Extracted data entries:
━━━━

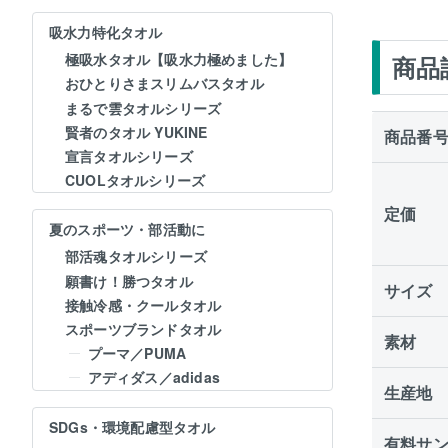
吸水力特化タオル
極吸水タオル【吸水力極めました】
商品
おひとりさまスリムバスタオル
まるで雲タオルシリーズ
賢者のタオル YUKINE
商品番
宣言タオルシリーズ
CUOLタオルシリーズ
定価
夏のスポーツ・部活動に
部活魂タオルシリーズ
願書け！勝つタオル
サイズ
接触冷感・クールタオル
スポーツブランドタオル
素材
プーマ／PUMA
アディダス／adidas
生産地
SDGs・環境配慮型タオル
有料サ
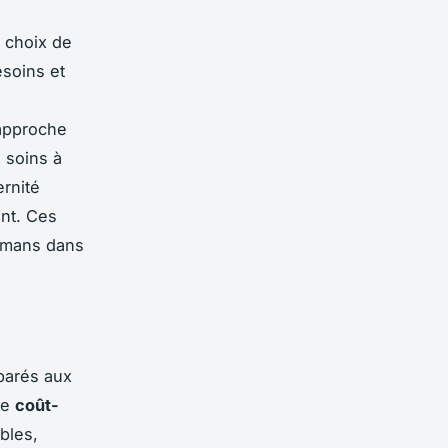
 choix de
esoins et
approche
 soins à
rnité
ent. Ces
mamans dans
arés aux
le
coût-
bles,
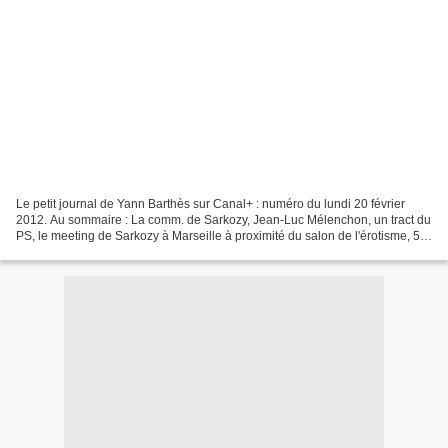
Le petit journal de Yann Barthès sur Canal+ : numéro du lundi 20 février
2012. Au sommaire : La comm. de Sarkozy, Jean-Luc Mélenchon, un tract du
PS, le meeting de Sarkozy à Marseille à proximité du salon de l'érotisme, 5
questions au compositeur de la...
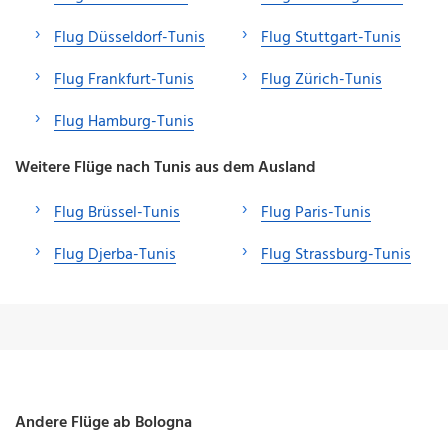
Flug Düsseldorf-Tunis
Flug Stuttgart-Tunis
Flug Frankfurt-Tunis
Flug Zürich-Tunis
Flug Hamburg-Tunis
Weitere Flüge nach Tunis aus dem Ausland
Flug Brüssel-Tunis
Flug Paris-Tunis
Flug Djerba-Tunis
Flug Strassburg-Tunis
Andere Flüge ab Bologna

━━━━

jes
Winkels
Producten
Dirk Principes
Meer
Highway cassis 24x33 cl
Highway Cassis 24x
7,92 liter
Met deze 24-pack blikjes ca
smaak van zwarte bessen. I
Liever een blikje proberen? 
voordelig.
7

━━━━

• Problem to work on: Check each line of the entries, and copy the ones that contain "Sarkozy".

• Solution to the problem:
2012. Au sommaire : La comm. de Sarkozy, Jean-Luc Mélenchon, un tract du
PS, le meeting de Sarkozy à Marseille à proximité du salon de l'érotisme, 5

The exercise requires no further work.